Money and marriage
Most of the arguments in my home centre around the remote control, and whether or not I can stand yet another episode of Storage Wars. But, sadly, there are many a household that are plagued with stress and conflict in the marriage with money (and money mismanagement) at the source of the trouble.
It’s a well-known fact that money woes are one of the biggest contributors to martial unhappiness and divorce. It’s no wonder. It’s stressful.
Commit to Communicate
You’ve heard of the necessity of planning date nights to keep yourself connected to your spouse? The same principle must be applied to financial dealings.
Commit to a regular discussion on a regular basis (monthly, perhaps) where you review where you are at, how far you’ve come, and how far you have yet to go to reach your financial goals.
What is most important to you? Paying off debt? Maybe you’d like to buy a house or a new car? Maybe you’ve just started (or hope to soon) a new family?
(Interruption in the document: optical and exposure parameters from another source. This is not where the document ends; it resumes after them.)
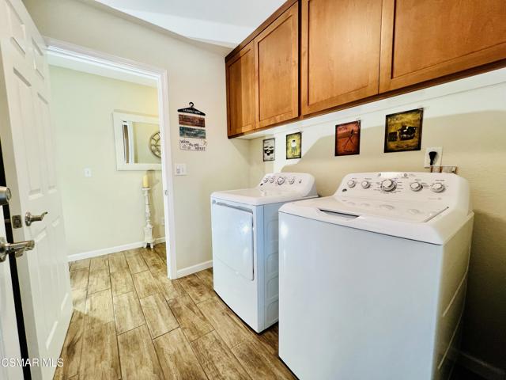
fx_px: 190
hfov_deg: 106.2
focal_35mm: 13
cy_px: 190
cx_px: 253
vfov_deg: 89.9
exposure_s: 1/120
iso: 100
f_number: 1.8
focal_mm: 1.57
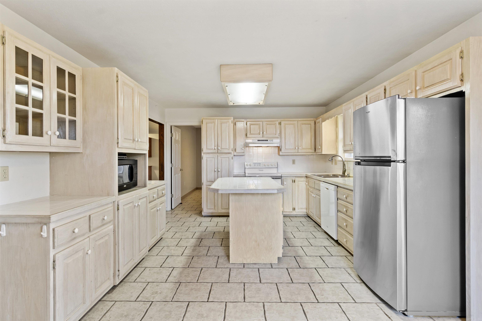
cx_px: 241
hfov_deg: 95.0
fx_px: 221
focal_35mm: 16
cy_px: 160
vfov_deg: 72.0
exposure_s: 1/1.67
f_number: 9
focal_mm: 11
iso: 250
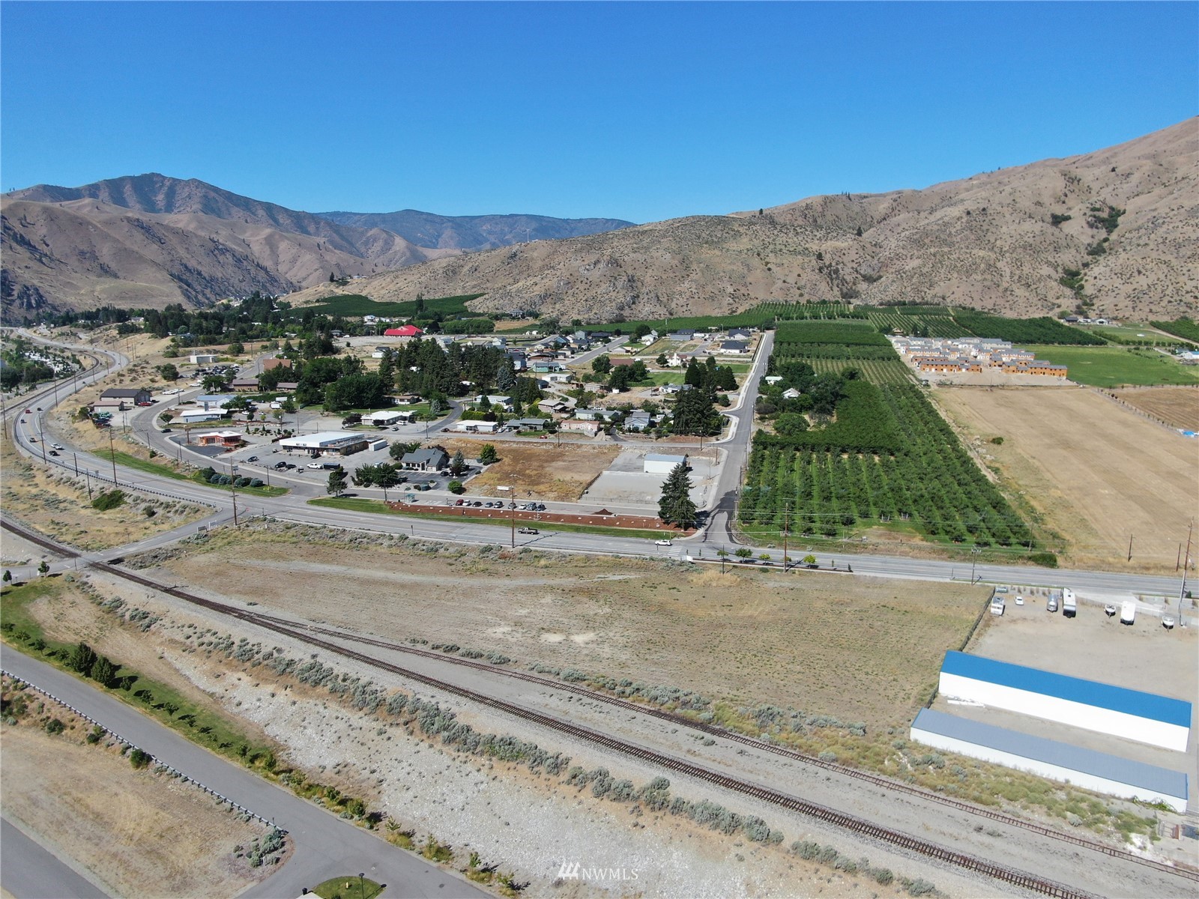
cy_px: 450
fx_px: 831
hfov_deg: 71.6
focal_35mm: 24
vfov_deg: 56.8
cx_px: 600
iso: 100
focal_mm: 4.39
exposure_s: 1/1600
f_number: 2.8
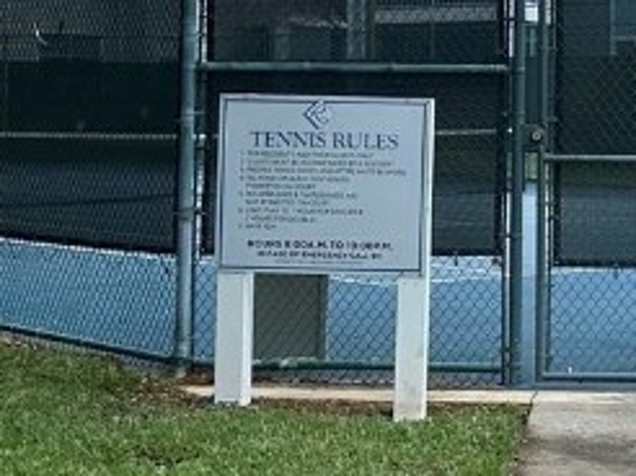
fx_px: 1836
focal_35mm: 100
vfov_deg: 14.6
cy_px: 18
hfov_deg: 19.4
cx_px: 525
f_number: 1.78
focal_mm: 6.86
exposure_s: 1/3356
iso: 80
List your top three goals. Have your partner do the same. Essentially make sure that you are literally on the same page. Your financial situation may dictate the immediacy of some goals (i.e. if you are overwhelmed with debt and/or if your spending is way out of whack with your income). It is important to clearly express where your other goals are too.
Keep your eye on the ball
Once you’ve mutually agreed about the direction that you want to be going, you need to work backwards to determine the steps you need to get there.
If the problem is spending, you need to account for every penny that is going out of both of your wallets. With your mutual goal for guidance, you need to determine where you both need to cut back.
Everyone has to sacrifice- and everyone has to commit to the short term pain for long term gain.
Don’t lay blame
It is completely counterproductive to blame your partner for your financial situation or to harbour resentment (although that is a very human reaction in a relationship fraught with money troubles).
It’s about determining solutions, and what role you each can play to get there.